An Introduction to Toby Martinez de la Rivas by Shane McCrae


 
 
I first read this batch of Toby Martinez de las Rivas’ poems at a large, outdoor shopping mall in northeast Ohio—before moving to Ohio, I had never seen a mall like this mall (and, as a person who was a teen in the 90s, I am a connoisseur of malls, although I feel the greatest affection for dead ones)—designed to look like the downtown of small city. I started reading on a bench, under the shade of a beach umbrella, next to the side entrance of the Barnes & Noble, and I finished in the alcove of the Trader Joe’s, between one automatic door and another. Though I sat in the shade, the perfectly flat-faced, color-coordinated buildings surrounding me were supersaturated by sunlight and glinting—sweating light—when I read the first line of the first poem: “In my kingdom it is winter forever.” And then I was nowhere.

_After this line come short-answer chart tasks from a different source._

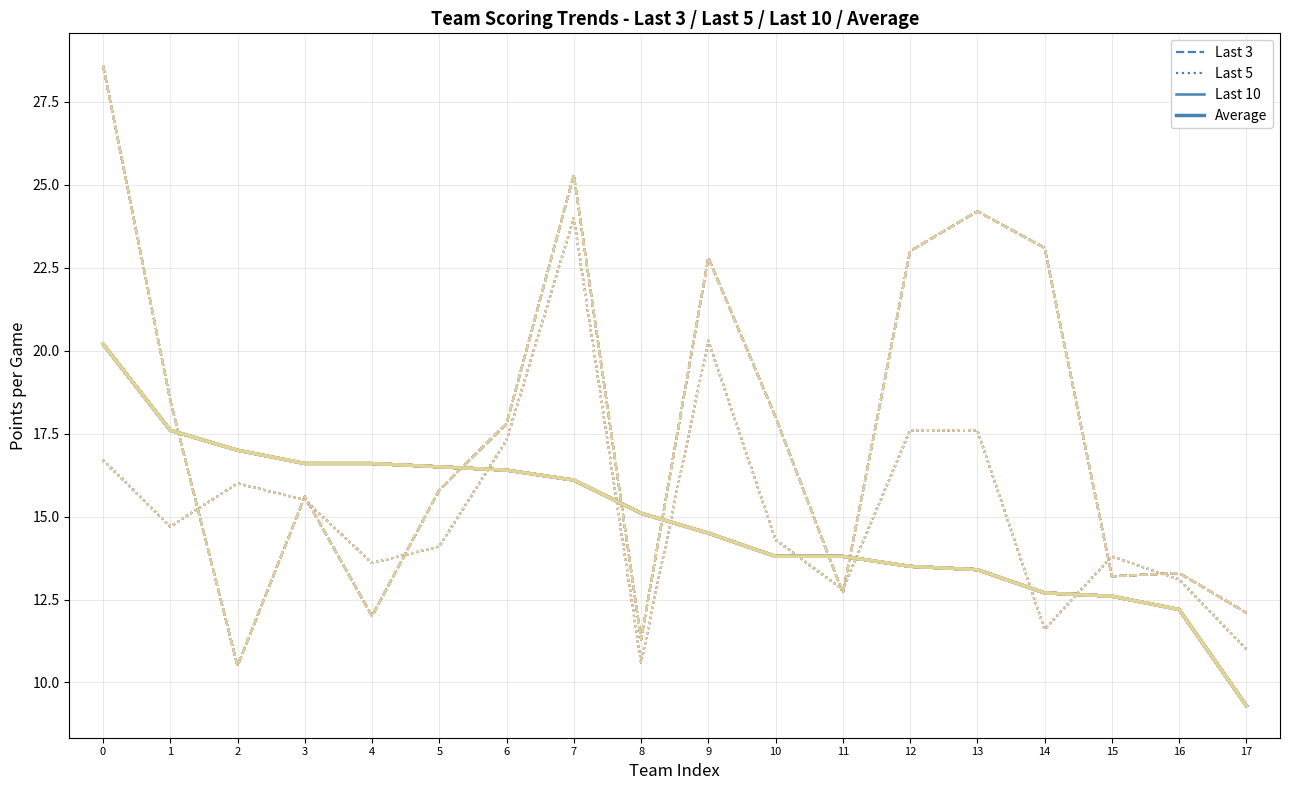

What is the approximate value of Last 10 at 14?

12.7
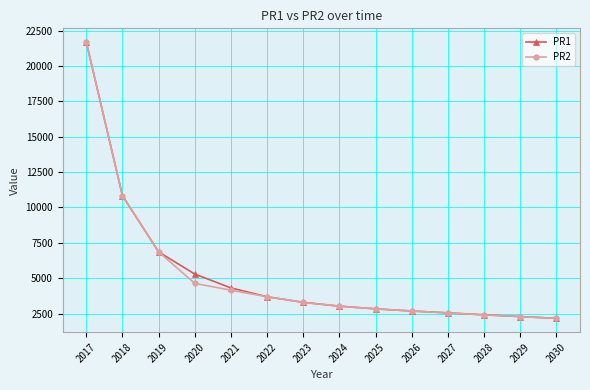

What is the value of the PR2 point at the 2nd from the left?

10831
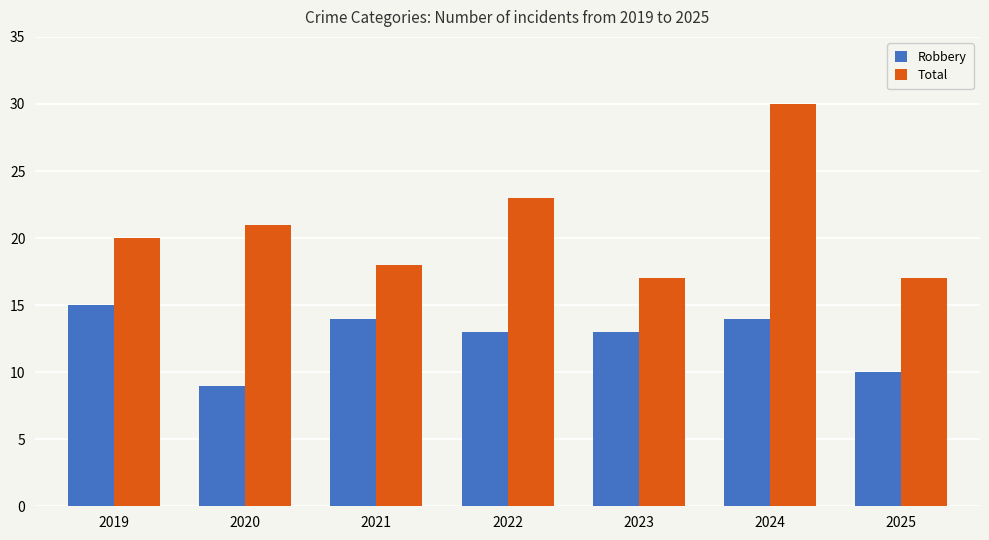

List the series in order of their overall mean, highest first.

Total, Robbery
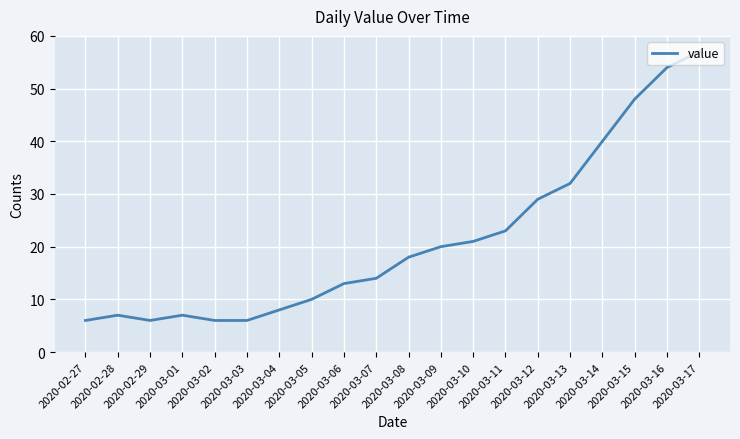

How many lines are shown in the chart?

1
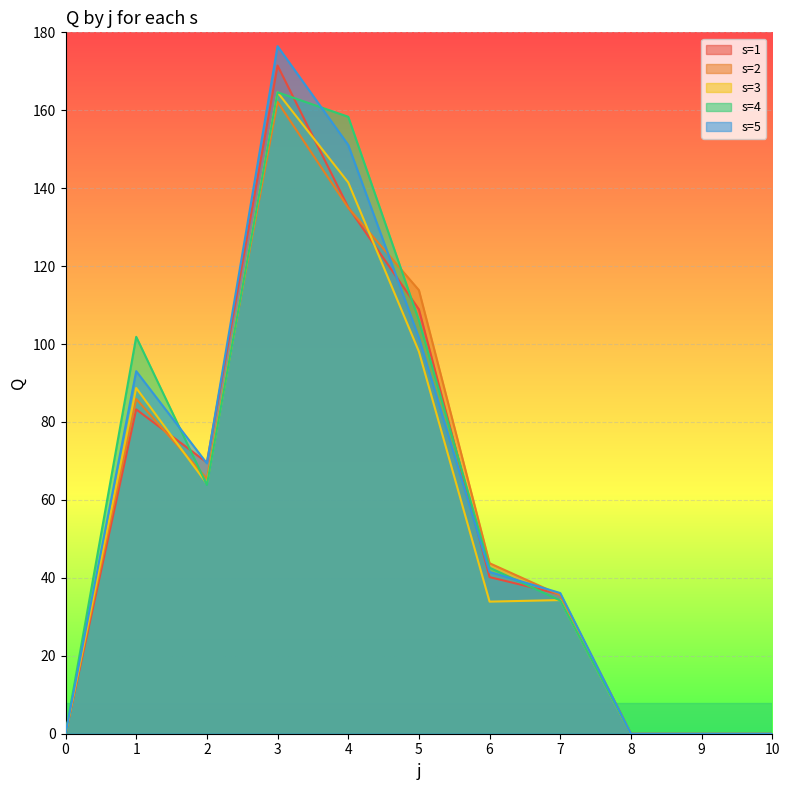

True or false: s=1 has a value of 53.2 at 10.

False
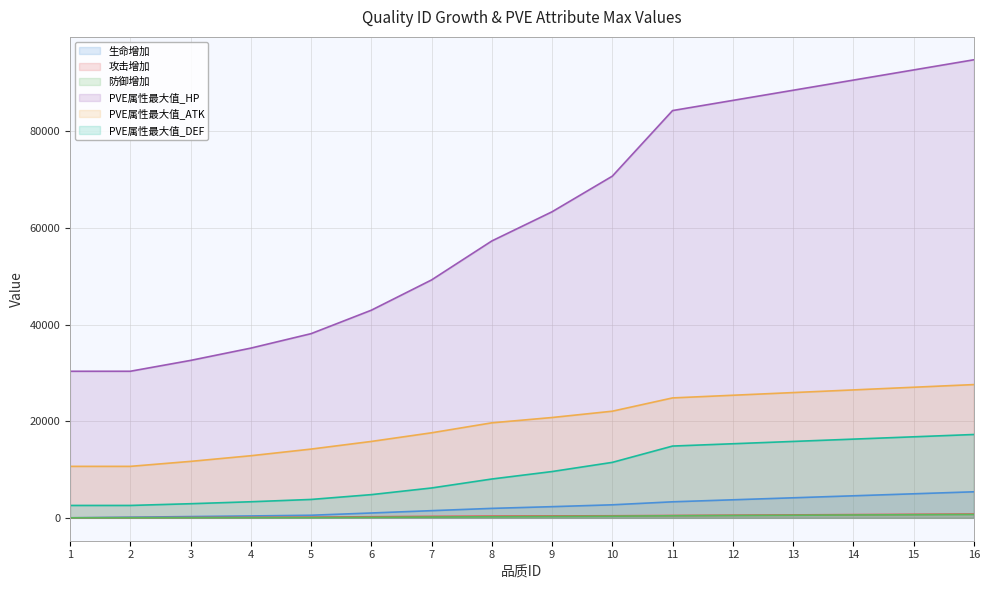

True or false: PVE属性最大值_ATK has a value of 3321.4 at 5.

False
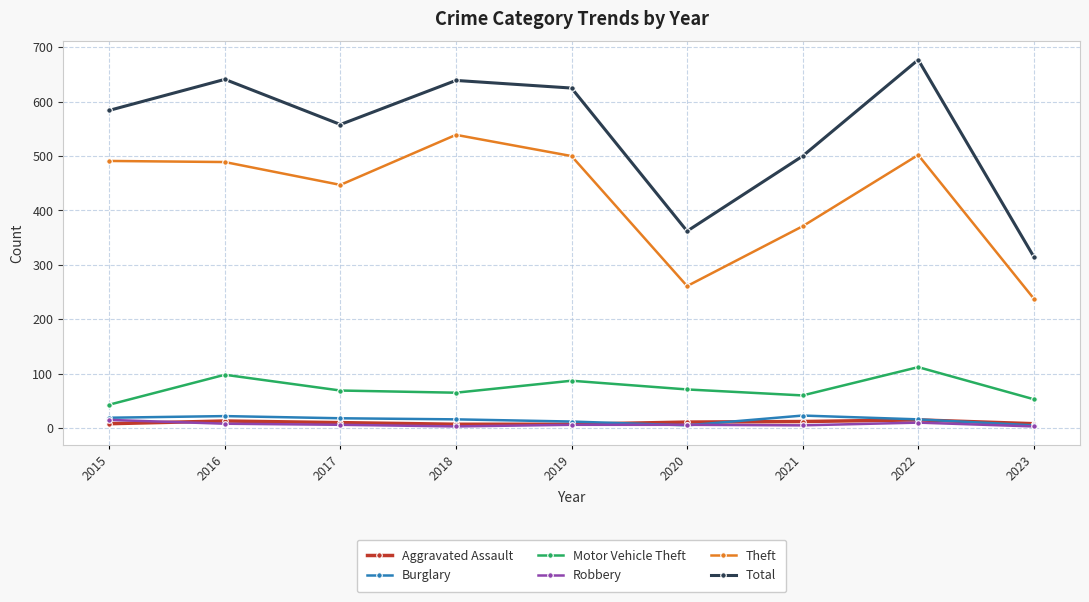

Which series changed the most between 2017 and 2020?

Total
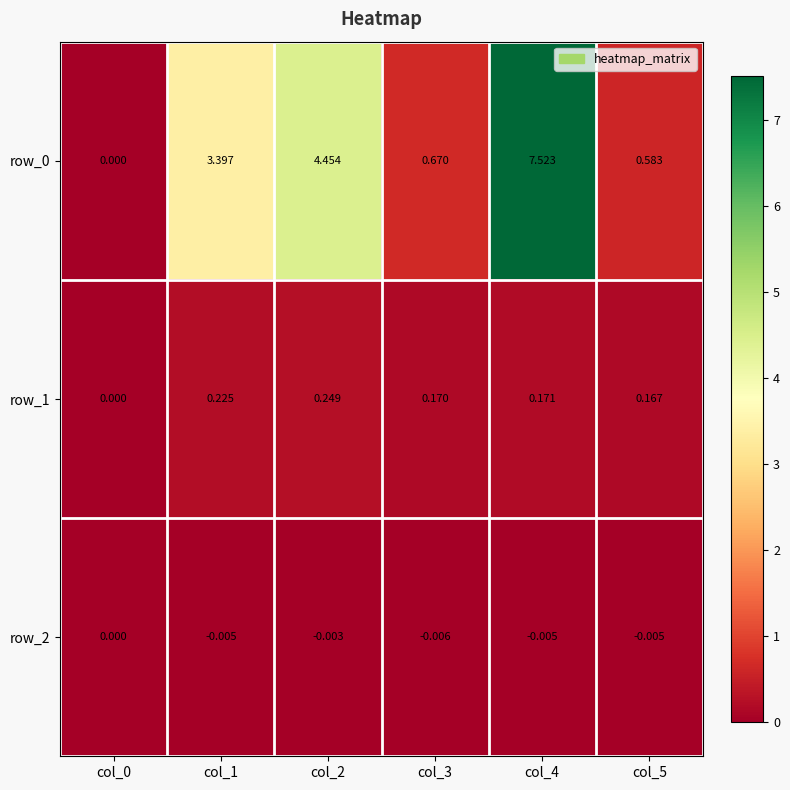

Is the value of row_1 at col_0 greater than the value of row_0 at col_4?

No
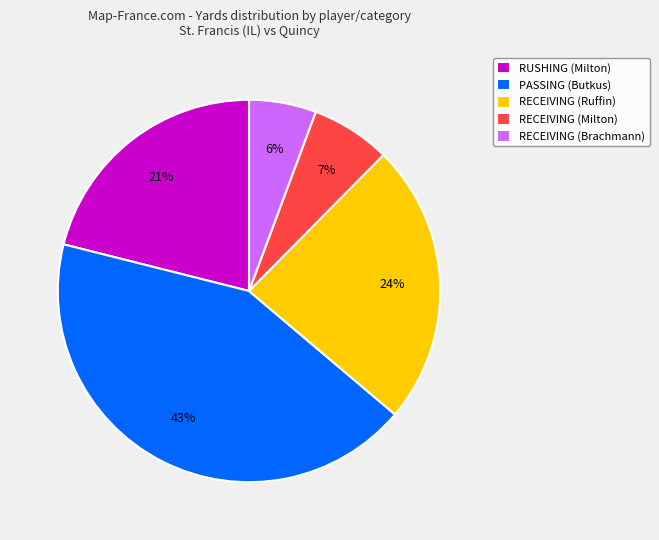

How many segments does this pie chart have?

5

Martinez de las Rivas’ poems are very particularly English, though the eye that sees the things that make their way into the poems strikes me as, to some degree, more broadly European. And so, in part because they are located somewhere largely unfamiliar to me, and more significantly because they seem not to come to that place to describe it, but read instead as if they arose from that place to speak it, they dislocate me. Occasionally, I plug in my hazy memories from an undergraduate January in the U.K. to some effect, but for the most part, reading these poems, I can be neither where they are, nor where I am. But, as I said above, I do not think this is entirely, or even mostly, because I do not know English geography all that well. Rather, I believe these poems dislocate because they themselves seem dislocated—they are thinking chunks of the land set loose:

          Shadows flicker in the slipstream of our eyes –
          it is ourselves we nearly catch blowing
          from the bough, held for a moment by the breeze,
          then – whoosh! – the furnace of late summer
          is crackling again with thin gold leaves,
          scrub oaks wince from hills where earth turns
          the colour of wine, stone bares its selves,
          egrets with thin legs trailing like anchor ropes
          stall through heaven with a sail’s inertia.

How can I be anywhere but where such poetry is? And that poetry is located nowhere, but is itself the place described—no landscape could match it, because to match it, the landscape would first need to be separated from it. Wherever I read Martinez de las Rivas’ poems, I read them nowhere. But, of course, the opposite is also true: They are the world wherever I read them.